Work required: From the line that includes "(psa4output false)" to the last line of the records, inclusive, repeat each line exactly.
── Records to use ──
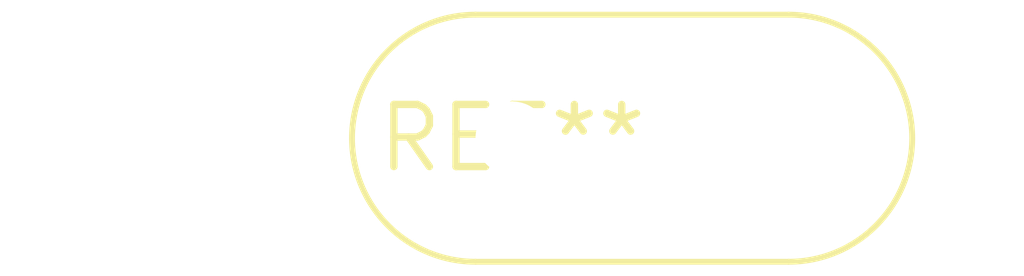
<source format=kicad_pcb>
(kicad_pcb (version 20240108) (generator pcbnew)

  (general
    (thickness 1.6)
  )

  (paper "A4")
  (layers
    (0 "F.Cu" signal)
    (31 "B.Cu" signal)
    (32 "B.Adhes" user "B.Adhesive")
    (33 "F.Adhes" user "F.Adhesive")
    (34 "B.Paste" user)
    (35 "F.Paste" user)
    (36 "B.SilkS" user "B.Silkscreen")
    (37 "F.SilkS" user "F.Silkscreen")
    (38 "B.Mask" user)
    (39 "F.Mask" user)
    (40 "Dwgs.User" user "User.Drawings")
    (41 "Cmts.User" user "User.Comments")
    (42 "Eco1.User" user "User.Eco1")
    (43 "Eco2.User" user "User.Eco2")
    (44 "Edge.Cuts" user)
    (45 "Margin" user)
    (46 "B.CrtYd" user "B.Courtyard")
    (47 "F.CrtYd" user "F.Courtyard")
    (48 "B.Fab" user)
    (49 "F.Fab" user)
    (50 "User.1" user)
    (51 "User.2" user)
    (52 "User.3" user)
    (53 "User.4" user)
    (54 "User.5" user)
    (55 "User.6" user)
    (56 "User.7" user)
    (57 "User.8" user)
    (58 "User.9" user)
  )

  (setup
    (pad_to_mask_clearance 0)
    (pcbplotparams
      (layerselection 0x00010fc_ffffffff)
      (plot_on_all_layers_selection 0x0000000_00000000)
      (disableapertmacros false)
      (usegerberextensions false)
      (usegerberattributes false)
      (usegerberadvancedattributes false)
      (creategerberjobfile false)
      (dashed_line_dash_ratio 12.000000)
      (dashed_line_gap_ratio 3.000000)
      (svgprecision 4)
      (plotframeref false)
      (viasonmask false)
      (mode 1)
      (useauxorigin false)
      (hpglpennumber 1)
      (hpglpenspeed 20)
      (hpglpendiameter 15.000000)
      (dxfpolygonmode false)
      (dxfimperialunits false)
      (dxfusepcbnewfont false)
      (psnegative false)
      (psa4output false)
      (plotreference false)
      (plotvalue false)
      (plotinvisibletext false)
      (sketchpadsonfab false)
      (subtractmaskfromsilk false)
      (outputformat 1)
      (mirror false)
      (drillshape 1)
      (scaleselection 1)
      (outputdirectory "")
    )
  )

  (net 0 "")

  (footprint "Crystal_HC50_Vertical" (layer "F.Cu") (at 0 0))

)

</source>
───
Task answer:
      (psa4output false)
      (plotreference false)
      (plotvalue false)
      (plotinvisibletext false)
      (sketchpadsonfab false)
      (subtractmaskfromsilk false)
      (outputformat 1)
      (mirror false)
      (drillshape 1)
      (scaleselection 1)
      (outputdirectory "")
    )
  )

  (net 0 "")

  (footprint "Crystal_HC50_Vertical" (layer "F.Cu") (at 0 0))

)

</source>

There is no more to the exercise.